İki veya daha fazla kimsenin, bir konu üzerinde, karşılıklı konuşturulmasına söyleşmeye bağlı (diyalog) anlatım denir. Söyleşmeye bağlı anlatımda iki kişinin karşılıklı konuşmasına “diyalog”, kişinin kendi kendine yaptığı konuşmaya ise “monolog” denir.
Söyleşmeye bağlı anlatım bulunulan mevki, bağlam ve konuşulan kişiye göre değişebilir. Çünkü kişi, yakınlarıyla daha rahat ve içten konuşabilirken resmî bir kurumda ciddi bir üslupla konuşmak zorunda kalır. Televizyonlardaki söyleşmeye dayalı programlar tartışma sanat ve spor programlarıdır. Bu programların her birinde farklı söyleşme şekli olabilir. Birisinde bir yönetici eşliğinde ve masa etrafında 3-5 kişinin bir konu hakkında doğaçlama yoluyla söyleşmesi olabilirken diğerinde iki kişi sırayla bir konu hakkında önceden yaptıkları hazırlıklar doğrultusunda konuşabilirler.
Söyleşmeye Bağlı Anlatımın Kullanıldığı Metin Türleri
“Sohbet, diyalog, mülâkat, röportaj, roman, hikâye, tiyatro, manzum hikâye” gibi türler söyleşmeye bağlı anlatım çevresinde oluşur. Bu metinler daha çok. “diyaloglardan oluşur. Ancak bu metinlerdeki kahramanların iç konuşmaları “monologlara dayanır.
Bir mülâkatta, röportajda ya da sohbette yalnızca konuşma varken tiyatroda hem konuşma hem de konuşmanın bağlamı vardır. Söyleşmenin yeri, zamanı, biçimi, sahneye giriş – çıkış gibi unsurlar belirtilir. Tiyatronun en belirgin yönlerinden biri de göstermeye dayalı olmasıdır. Tiyatro, olayı anlatmaz; gösterir.
Söyleşmeye Bağlı Anlatımın Özellikleri
- Jestler, mimikler ve bedensel davranışlar anlatımı destekler.
- Karşılıklı konuşmaların seviyesi, bağlama ve konuşan kişilere göre değişir.
- Görme ve işitme duyularıyla ilgili ayrıntılardan yararlanılır.
- Vurgu ve tonlama anlatımın etkisini artırır.
- Söyleşmenin yeri, zamanı, biçimi, sahneye giriş, sahneden çıkış gibi unsurlar söz konusudur.
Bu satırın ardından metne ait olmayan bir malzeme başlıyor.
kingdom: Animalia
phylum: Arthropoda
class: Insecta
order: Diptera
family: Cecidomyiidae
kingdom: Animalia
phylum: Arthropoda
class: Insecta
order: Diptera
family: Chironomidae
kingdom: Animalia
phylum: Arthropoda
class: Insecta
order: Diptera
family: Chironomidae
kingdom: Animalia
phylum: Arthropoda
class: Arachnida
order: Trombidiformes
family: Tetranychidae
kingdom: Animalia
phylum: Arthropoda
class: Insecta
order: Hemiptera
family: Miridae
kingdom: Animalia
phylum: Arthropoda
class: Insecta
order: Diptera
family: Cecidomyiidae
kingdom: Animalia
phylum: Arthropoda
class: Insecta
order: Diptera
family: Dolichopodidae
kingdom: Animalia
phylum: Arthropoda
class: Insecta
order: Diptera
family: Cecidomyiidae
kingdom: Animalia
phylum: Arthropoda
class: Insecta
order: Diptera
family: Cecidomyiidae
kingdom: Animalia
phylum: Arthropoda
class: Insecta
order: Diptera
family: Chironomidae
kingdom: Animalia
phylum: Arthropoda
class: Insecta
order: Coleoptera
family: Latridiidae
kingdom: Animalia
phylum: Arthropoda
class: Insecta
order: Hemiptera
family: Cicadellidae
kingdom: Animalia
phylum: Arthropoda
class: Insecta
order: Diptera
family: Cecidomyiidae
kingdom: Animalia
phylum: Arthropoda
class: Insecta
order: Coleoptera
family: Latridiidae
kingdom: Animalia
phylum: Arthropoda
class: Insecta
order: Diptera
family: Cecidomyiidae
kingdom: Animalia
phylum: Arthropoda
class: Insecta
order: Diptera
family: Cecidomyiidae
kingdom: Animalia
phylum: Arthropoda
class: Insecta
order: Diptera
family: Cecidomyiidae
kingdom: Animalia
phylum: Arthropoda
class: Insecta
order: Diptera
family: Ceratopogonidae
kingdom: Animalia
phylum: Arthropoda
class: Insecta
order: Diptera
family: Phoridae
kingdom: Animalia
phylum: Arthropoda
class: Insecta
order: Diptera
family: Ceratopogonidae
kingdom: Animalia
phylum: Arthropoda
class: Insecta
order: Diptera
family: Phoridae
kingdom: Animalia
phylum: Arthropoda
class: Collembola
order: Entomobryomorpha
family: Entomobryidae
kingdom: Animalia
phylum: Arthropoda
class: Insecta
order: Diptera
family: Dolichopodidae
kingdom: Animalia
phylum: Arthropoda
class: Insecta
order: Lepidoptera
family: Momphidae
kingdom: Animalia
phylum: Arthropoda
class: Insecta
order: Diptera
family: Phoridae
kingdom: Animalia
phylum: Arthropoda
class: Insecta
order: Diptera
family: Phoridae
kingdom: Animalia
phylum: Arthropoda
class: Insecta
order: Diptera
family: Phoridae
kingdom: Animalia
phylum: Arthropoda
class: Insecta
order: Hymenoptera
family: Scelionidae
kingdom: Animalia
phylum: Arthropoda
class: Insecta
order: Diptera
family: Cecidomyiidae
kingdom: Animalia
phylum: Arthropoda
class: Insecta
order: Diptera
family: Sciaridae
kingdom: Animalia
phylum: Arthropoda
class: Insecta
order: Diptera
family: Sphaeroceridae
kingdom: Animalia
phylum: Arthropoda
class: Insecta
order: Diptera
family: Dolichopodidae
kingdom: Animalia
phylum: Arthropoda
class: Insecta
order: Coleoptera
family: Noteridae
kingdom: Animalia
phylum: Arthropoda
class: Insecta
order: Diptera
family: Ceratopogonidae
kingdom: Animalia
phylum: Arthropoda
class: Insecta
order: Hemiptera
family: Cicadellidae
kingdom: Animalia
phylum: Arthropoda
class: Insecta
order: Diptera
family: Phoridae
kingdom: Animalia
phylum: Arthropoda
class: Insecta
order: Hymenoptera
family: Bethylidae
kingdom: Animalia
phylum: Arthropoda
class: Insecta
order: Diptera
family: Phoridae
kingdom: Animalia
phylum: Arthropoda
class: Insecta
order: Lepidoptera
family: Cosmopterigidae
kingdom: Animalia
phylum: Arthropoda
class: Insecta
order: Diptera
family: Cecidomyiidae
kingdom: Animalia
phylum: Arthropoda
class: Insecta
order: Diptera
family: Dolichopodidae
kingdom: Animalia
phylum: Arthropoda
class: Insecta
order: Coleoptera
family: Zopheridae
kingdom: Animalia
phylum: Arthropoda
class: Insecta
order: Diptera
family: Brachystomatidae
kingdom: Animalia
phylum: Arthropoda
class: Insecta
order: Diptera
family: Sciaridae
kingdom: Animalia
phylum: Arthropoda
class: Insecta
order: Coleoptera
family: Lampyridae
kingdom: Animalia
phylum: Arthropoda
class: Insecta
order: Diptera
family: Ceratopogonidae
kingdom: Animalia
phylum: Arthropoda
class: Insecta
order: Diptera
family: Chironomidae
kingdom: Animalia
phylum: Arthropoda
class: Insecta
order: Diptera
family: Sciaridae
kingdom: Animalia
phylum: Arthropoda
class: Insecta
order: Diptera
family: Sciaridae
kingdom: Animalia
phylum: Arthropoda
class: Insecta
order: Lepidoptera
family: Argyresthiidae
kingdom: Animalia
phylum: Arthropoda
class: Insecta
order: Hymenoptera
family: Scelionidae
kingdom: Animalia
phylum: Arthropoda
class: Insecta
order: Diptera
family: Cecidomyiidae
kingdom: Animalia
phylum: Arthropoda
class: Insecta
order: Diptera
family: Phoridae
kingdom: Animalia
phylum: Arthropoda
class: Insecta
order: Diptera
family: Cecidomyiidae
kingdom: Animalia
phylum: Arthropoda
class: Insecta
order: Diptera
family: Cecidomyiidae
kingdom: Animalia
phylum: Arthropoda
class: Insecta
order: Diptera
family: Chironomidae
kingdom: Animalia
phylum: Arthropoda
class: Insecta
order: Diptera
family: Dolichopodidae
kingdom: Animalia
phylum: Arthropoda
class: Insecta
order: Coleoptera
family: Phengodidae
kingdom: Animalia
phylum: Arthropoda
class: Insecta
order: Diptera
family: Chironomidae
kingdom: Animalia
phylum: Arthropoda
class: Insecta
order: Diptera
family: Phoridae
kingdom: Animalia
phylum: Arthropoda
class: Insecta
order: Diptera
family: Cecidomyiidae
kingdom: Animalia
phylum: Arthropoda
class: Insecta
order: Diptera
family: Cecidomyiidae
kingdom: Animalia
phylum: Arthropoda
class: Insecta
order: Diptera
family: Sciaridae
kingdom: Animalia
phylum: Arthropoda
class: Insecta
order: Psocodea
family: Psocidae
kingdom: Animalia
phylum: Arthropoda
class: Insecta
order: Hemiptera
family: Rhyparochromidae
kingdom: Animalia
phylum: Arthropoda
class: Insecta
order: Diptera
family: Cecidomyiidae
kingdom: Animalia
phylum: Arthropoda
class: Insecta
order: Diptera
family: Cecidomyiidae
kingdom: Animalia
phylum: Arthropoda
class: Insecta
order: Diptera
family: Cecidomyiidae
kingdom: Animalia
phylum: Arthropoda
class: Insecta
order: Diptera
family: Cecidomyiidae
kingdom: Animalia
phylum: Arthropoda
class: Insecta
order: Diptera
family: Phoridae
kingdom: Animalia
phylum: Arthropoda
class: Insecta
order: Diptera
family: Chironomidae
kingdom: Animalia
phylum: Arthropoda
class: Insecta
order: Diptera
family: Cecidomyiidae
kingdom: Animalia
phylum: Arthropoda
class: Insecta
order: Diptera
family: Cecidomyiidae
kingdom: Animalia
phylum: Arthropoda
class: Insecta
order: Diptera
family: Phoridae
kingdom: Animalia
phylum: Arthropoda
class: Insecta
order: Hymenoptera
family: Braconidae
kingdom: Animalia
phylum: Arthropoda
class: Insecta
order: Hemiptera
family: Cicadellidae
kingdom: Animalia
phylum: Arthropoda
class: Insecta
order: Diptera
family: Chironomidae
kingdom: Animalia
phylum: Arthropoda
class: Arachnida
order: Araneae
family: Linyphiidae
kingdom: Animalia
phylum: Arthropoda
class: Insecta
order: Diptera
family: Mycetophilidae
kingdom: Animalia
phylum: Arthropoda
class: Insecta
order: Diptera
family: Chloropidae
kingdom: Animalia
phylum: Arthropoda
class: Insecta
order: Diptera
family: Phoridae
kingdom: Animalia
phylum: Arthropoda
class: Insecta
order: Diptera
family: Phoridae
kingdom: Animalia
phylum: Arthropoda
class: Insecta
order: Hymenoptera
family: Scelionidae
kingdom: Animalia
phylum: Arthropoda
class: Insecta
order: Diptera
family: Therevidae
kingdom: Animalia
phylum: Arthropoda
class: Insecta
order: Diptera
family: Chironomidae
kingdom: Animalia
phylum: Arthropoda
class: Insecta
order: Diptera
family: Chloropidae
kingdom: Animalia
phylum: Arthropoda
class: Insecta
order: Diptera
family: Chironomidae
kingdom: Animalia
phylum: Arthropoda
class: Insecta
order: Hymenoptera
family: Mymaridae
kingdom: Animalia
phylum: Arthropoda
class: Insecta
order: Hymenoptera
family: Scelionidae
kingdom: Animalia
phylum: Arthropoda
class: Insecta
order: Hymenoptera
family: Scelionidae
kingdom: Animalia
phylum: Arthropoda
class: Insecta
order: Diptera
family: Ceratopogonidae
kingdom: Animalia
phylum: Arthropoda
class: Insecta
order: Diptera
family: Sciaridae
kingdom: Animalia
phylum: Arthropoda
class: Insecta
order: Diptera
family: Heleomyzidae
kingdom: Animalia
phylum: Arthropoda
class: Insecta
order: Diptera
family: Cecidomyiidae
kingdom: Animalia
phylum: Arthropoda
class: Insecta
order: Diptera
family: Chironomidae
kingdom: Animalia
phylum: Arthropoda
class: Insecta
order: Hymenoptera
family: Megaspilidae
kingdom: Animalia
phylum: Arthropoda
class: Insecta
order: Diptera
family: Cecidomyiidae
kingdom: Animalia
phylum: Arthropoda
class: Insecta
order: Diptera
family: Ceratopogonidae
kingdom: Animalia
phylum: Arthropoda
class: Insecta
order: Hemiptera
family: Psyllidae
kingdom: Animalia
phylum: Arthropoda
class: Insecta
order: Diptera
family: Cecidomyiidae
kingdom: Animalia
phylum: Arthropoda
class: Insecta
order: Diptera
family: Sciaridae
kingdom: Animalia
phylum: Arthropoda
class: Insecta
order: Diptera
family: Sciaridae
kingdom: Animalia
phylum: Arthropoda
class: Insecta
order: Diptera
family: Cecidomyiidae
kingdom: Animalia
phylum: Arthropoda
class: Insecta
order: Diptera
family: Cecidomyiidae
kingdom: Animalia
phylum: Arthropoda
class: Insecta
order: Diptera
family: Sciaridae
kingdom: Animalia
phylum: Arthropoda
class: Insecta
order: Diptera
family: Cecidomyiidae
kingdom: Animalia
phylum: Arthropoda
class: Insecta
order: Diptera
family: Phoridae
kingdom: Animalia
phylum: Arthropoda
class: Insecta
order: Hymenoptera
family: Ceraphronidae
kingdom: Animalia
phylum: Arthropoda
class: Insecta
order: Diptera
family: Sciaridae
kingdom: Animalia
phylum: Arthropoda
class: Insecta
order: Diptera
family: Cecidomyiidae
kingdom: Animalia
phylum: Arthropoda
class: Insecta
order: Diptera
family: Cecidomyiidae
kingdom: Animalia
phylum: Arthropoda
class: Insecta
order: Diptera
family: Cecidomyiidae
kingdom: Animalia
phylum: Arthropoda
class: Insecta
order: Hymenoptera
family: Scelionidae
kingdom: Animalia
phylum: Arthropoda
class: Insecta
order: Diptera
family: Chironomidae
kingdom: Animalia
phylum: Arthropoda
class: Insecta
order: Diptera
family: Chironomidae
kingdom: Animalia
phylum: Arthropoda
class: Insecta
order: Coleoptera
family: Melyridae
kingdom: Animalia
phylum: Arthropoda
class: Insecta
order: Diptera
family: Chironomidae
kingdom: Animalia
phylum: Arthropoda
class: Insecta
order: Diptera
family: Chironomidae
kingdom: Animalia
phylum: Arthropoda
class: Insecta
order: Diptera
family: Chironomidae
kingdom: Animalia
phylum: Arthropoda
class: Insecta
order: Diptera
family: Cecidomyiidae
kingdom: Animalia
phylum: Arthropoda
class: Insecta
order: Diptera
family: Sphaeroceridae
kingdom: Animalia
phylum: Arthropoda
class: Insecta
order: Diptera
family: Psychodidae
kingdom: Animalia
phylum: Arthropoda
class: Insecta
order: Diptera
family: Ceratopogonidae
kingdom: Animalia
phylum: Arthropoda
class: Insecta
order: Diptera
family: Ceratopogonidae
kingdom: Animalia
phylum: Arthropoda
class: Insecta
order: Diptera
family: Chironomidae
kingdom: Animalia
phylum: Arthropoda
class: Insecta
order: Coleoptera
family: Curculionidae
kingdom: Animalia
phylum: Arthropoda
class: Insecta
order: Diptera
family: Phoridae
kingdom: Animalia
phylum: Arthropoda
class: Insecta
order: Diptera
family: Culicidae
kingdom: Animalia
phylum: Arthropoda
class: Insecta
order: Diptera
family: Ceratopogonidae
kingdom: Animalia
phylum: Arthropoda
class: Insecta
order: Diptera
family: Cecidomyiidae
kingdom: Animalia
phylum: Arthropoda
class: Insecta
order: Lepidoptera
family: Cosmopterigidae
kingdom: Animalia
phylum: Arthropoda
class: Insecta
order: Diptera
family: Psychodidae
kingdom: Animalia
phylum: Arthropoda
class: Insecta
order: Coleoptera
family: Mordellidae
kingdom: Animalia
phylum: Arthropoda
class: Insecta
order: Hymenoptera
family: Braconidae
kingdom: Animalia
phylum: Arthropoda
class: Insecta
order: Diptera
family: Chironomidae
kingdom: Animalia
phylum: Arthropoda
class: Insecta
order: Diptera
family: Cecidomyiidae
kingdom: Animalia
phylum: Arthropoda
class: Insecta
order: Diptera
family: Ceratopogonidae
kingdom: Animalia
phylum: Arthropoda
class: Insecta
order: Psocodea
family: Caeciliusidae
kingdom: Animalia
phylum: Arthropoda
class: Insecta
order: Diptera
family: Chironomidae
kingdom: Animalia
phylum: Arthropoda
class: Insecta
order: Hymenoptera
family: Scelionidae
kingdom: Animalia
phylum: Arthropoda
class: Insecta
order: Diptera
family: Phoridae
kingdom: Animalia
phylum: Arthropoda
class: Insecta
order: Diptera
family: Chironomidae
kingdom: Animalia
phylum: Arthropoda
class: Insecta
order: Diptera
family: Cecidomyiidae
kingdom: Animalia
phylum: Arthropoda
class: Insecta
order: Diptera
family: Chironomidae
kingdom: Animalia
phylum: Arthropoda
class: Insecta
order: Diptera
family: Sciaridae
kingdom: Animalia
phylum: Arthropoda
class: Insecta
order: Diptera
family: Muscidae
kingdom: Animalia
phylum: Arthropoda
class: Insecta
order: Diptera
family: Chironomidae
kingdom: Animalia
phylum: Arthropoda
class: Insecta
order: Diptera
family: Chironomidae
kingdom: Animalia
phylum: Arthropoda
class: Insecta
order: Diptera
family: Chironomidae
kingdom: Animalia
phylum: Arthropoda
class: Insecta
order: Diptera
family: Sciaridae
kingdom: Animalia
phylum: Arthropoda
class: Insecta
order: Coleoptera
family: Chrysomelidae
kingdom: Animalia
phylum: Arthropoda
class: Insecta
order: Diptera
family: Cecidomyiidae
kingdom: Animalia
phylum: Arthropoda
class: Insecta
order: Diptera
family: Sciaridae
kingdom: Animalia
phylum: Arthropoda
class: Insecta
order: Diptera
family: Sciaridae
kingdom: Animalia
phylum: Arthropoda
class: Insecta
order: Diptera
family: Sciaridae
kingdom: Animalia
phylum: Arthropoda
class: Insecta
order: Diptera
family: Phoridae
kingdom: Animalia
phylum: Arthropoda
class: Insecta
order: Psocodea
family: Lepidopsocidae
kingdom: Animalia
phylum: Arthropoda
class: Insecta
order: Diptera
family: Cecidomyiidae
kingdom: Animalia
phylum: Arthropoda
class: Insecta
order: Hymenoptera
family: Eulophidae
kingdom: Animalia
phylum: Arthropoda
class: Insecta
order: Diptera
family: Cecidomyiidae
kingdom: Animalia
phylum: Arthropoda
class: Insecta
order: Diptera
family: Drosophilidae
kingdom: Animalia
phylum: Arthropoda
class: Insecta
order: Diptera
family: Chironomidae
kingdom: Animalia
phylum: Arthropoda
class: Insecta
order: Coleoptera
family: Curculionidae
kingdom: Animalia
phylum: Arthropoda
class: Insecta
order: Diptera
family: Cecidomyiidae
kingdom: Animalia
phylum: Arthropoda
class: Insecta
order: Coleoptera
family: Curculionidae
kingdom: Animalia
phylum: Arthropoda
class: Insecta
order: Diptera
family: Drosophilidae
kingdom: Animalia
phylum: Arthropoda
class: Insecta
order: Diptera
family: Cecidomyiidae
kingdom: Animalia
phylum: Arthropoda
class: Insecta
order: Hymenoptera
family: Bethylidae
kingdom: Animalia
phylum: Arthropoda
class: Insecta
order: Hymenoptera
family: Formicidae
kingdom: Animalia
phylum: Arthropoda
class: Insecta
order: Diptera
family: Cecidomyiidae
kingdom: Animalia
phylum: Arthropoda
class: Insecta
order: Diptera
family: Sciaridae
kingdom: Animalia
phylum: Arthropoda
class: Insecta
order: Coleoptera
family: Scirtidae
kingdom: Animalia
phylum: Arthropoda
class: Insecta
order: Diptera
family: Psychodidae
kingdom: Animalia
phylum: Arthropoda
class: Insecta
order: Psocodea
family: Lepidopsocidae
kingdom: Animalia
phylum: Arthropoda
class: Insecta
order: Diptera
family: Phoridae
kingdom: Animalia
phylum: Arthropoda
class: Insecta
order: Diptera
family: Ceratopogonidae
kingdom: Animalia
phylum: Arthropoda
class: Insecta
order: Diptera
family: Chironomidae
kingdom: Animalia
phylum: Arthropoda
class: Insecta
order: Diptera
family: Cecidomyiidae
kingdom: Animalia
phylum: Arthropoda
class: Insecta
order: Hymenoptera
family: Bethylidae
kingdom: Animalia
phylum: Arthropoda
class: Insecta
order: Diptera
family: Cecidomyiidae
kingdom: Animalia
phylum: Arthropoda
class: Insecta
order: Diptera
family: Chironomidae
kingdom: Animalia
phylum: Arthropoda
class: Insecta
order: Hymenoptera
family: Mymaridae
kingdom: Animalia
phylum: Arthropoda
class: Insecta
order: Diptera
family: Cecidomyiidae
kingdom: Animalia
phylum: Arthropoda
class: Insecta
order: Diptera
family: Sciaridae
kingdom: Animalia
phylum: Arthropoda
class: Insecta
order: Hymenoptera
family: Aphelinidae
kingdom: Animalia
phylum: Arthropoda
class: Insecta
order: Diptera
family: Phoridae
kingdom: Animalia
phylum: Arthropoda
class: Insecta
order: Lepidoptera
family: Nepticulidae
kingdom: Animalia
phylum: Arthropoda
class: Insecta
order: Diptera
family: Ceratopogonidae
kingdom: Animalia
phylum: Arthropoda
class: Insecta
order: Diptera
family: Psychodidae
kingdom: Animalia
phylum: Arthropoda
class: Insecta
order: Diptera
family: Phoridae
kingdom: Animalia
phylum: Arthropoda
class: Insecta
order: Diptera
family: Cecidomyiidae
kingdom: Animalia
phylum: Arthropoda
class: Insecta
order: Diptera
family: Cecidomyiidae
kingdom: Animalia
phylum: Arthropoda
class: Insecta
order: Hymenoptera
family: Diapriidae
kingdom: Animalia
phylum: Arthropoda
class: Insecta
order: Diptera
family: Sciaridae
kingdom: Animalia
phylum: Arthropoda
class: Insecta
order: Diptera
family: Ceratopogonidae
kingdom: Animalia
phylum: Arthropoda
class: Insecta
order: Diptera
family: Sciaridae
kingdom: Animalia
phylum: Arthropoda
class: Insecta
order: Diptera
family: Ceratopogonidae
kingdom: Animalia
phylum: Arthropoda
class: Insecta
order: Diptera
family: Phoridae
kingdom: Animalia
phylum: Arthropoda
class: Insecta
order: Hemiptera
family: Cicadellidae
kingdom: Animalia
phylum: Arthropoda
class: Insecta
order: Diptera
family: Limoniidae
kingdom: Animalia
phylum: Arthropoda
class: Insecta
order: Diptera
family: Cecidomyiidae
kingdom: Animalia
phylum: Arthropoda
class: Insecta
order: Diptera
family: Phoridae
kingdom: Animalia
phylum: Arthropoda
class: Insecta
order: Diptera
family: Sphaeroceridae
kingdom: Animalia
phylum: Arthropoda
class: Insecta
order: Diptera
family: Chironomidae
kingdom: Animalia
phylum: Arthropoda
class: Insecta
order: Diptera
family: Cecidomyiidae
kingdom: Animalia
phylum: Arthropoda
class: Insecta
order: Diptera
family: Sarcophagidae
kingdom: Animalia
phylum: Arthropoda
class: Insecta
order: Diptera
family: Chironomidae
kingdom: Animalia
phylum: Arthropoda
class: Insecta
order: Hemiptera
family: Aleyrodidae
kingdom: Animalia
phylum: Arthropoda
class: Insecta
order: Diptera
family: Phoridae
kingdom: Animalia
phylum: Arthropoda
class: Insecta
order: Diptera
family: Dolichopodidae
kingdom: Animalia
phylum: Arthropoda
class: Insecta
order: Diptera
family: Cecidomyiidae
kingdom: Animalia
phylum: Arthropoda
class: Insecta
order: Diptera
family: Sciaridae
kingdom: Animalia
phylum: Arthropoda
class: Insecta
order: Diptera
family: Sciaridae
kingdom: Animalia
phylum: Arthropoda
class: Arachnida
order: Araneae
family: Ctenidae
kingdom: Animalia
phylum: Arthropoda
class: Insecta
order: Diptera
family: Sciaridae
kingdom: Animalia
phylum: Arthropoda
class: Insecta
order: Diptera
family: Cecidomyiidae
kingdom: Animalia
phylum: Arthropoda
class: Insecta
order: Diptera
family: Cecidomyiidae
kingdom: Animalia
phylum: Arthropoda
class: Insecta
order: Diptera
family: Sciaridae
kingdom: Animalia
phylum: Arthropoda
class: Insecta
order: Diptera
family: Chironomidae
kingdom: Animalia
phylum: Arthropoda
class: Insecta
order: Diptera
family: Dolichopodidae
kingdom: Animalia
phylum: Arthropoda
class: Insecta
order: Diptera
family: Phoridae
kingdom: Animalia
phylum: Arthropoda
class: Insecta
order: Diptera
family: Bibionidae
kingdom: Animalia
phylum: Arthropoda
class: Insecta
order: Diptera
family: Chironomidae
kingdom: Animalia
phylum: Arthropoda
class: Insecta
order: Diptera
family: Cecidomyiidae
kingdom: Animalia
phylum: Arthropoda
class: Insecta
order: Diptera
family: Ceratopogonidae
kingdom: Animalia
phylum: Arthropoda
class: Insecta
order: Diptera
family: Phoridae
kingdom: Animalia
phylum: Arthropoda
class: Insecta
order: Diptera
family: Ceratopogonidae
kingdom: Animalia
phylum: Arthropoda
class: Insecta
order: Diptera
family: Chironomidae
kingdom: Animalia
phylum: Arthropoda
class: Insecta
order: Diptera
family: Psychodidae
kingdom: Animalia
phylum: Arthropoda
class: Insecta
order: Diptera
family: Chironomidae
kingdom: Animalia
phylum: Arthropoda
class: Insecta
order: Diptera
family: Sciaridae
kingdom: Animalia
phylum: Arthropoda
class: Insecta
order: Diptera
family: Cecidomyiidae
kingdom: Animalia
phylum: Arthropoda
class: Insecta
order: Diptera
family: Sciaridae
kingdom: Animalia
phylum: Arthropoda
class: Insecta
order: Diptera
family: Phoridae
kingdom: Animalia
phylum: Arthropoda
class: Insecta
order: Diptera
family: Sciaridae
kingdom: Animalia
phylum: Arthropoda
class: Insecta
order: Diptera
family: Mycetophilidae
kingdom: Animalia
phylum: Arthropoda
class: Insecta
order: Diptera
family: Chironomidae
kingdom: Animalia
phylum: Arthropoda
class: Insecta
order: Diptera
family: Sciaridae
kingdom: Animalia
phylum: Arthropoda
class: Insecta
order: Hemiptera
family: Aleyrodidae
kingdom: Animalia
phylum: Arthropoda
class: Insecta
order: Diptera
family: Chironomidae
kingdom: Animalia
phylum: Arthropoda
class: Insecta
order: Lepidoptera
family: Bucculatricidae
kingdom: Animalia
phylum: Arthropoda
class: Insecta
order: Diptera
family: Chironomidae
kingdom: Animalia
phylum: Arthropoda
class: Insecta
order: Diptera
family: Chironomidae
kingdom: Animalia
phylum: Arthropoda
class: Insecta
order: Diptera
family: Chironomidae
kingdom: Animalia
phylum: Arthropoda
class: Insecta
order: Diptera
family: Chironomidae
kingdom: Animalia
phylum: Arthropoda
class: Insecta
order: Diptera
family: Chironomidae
- Tekrarlar ifadeyi kuvvetlendirir.
- Dil, göndergesel veya sanatsal işlevde kullanılır.
Söyleşmeye Bağlı Anlatım Örneği
Tekrar sordu:
– Söyle yavrum, o roman ne diyor?
Genç kız büyük gözlerini kaldırdı. Kitabı dizlerine indirdi. Nazik bir şive ile, “Büyükanneciğim, Fransızca bir roman iste…” dedi. Lakin büyük nine merak ediyordu, mutlaka anlamak istiyordu:
– Adı ne?
– Desenchant…
– Ne demek?
– Sevinçten, saadetten mahrum kadınlar demek.
– Onlar kimmiş?
– Biz… Türk kadınları…
(Ömer Seyfettin, Bahar ve Kelebekler)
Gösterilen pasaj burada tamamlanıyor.